Instructions for the task:
Copy the entries exactly. Their pictures do not belong in the copy.

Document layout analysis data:
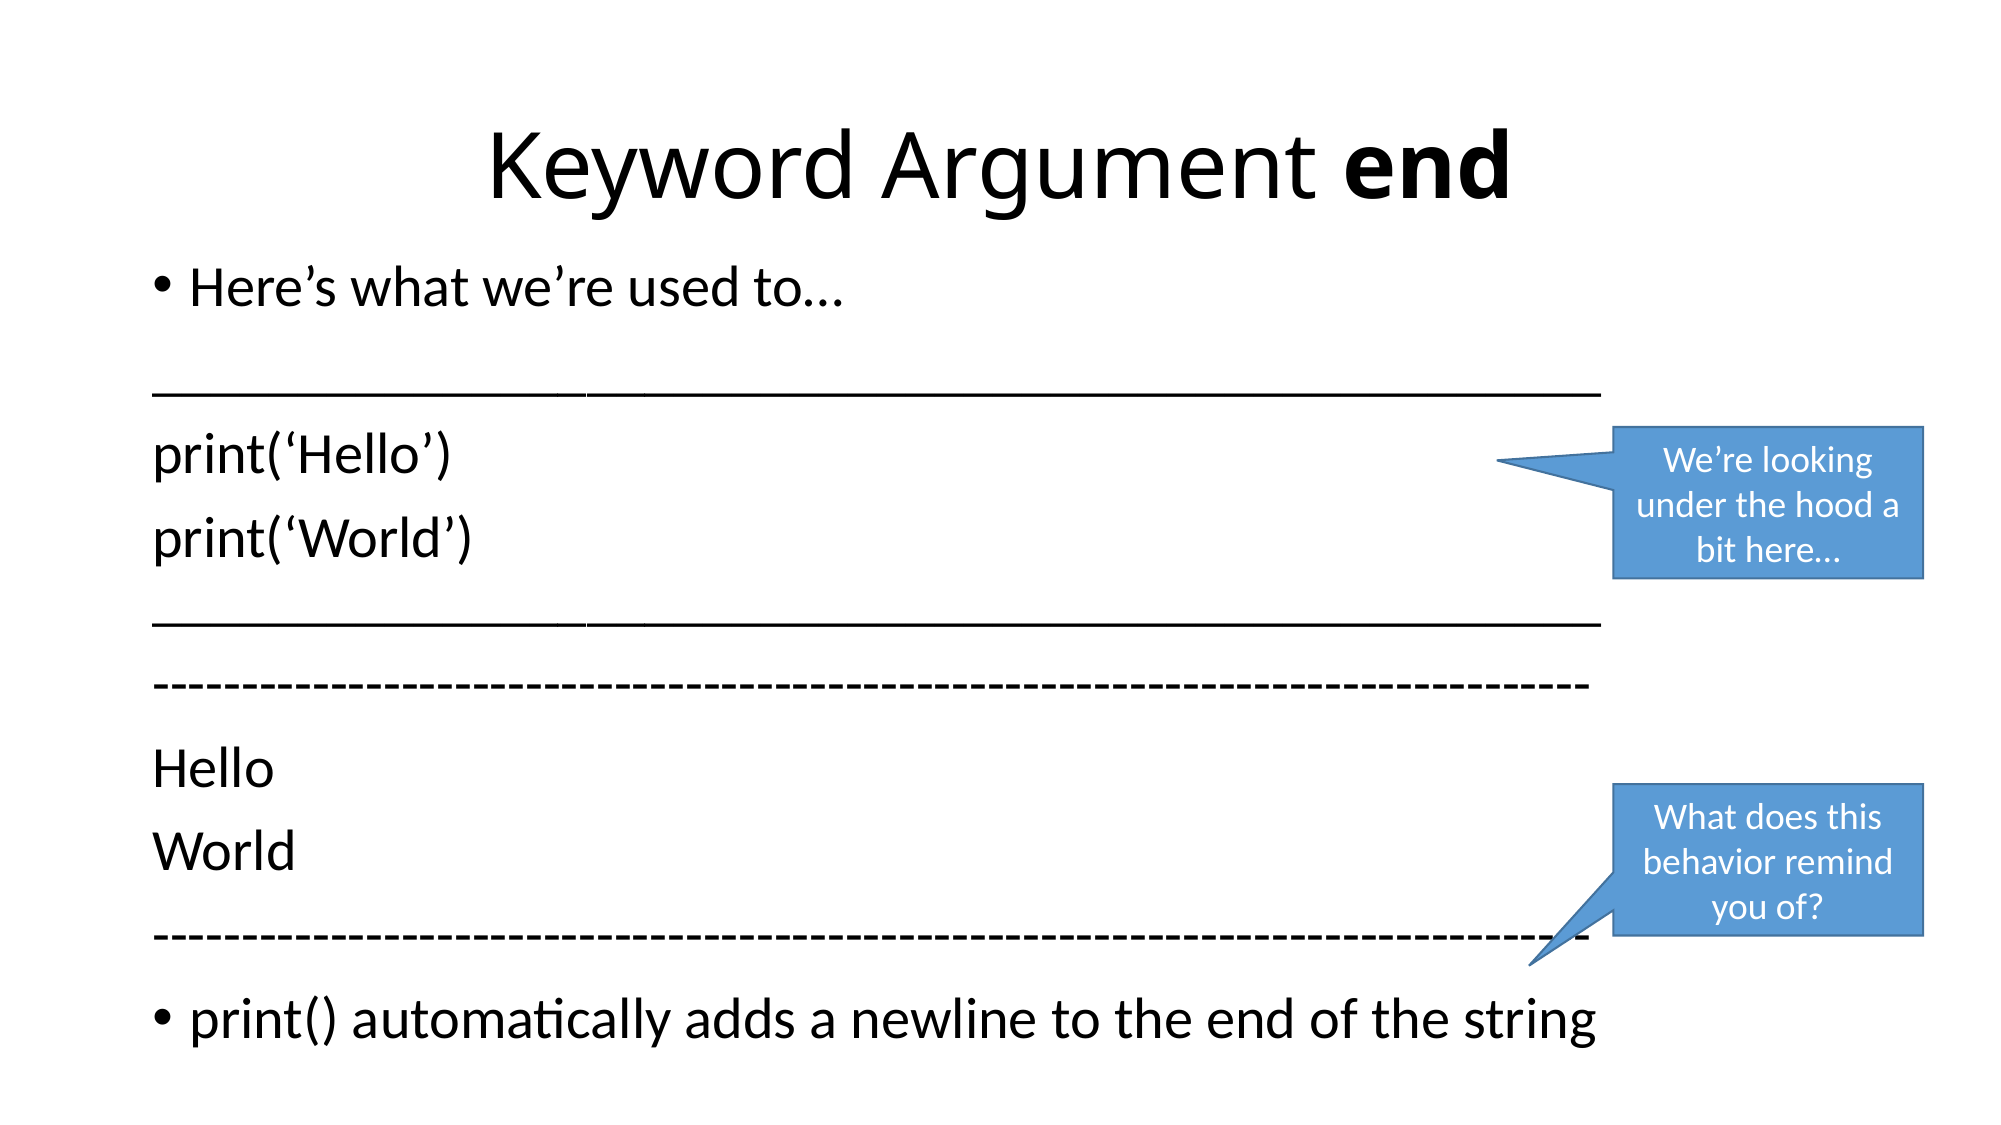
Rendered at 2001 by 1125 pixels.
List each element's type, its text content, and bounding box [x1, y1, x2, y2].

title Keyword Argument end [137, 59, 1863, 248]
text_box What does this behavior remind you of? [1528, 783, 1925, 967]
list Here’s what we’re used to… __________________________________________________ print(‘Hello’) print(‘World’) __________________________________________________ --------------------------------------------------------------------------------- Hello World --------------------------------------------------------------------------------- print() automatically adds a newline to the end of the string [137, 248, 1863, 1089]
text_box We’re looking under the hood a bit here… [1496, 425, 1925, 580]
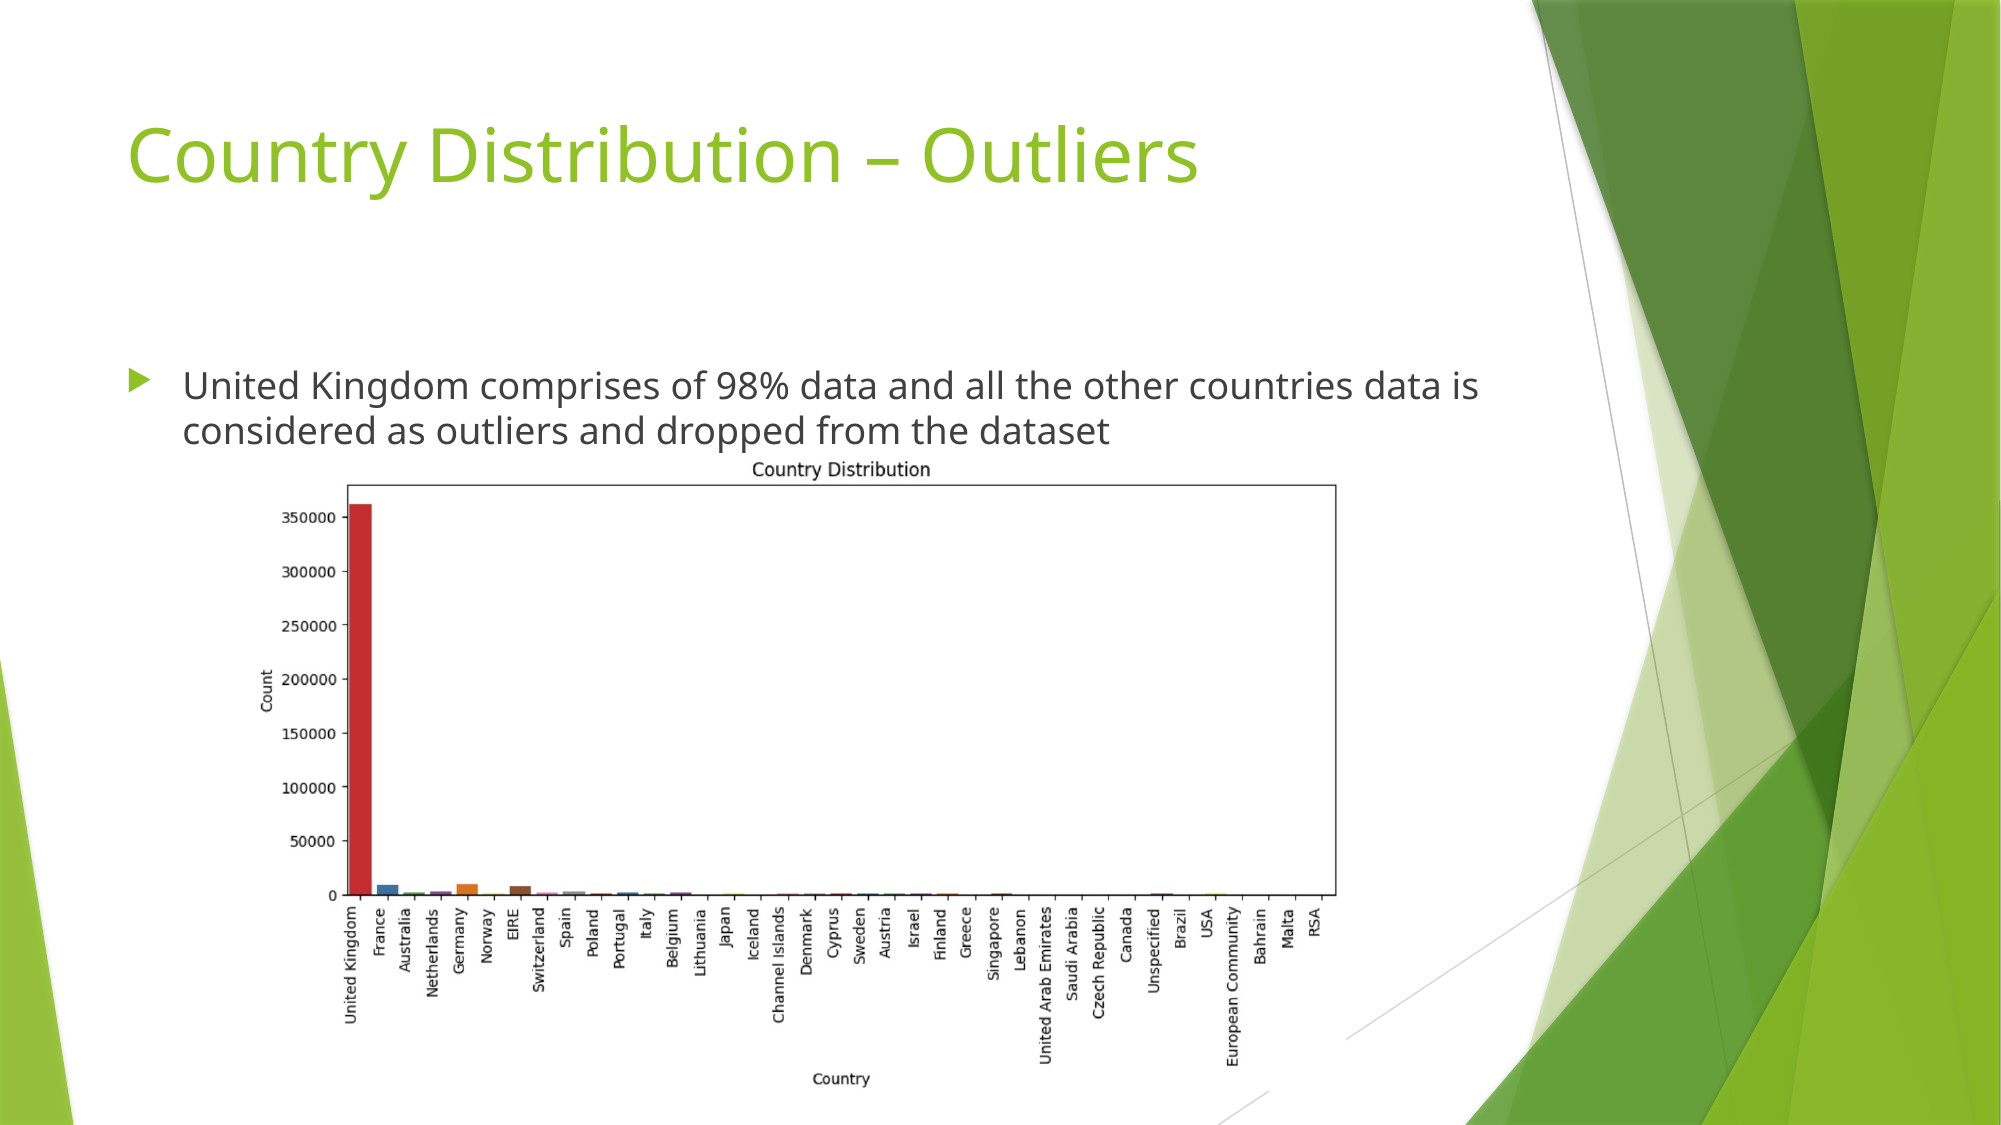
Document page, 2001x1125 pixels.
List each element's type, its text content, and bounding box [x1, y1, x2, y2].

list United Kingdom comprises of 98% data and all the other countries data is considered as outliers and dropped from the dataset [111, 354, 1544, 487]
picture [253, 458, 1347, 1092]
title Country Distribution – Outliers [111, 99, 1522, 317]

Completed exercise:
Rendered at 2001 by 1125 pixels.
List each element's type, its text content, and bounding box [x1, y1, x2, y2].

title Keyword Argument end [137, 59, 1863, 248]
text_box What does this behavior remind you of? [1528, 783, 1925, 967]
list Here’s what we’re used to… __________________________________________________ print(‘Hello’) print(‘World’) __________________________________________________ --------------------------------------------------------------------------------- Hello World --------------------------------------------------------------------------------- print() automatically adds a newline to the end of the string [137, 248, 1863, 1089]
text_box We’re looking under the hood a bit here… [1496, 425, 1925, 580]
Document page, 2001x1125 pixels.
List each element's type, its text content, and bounding box [x1, y1, x2, y2].

list United Kingdom comprises of 98% data and all the other countries data is considered as outliers and dropped from the dataset [111, 354, 1544, 487]
picture [253, 458, 1347, 1092]
title Country Distribution – Outliers [111, 99, 1522, 317]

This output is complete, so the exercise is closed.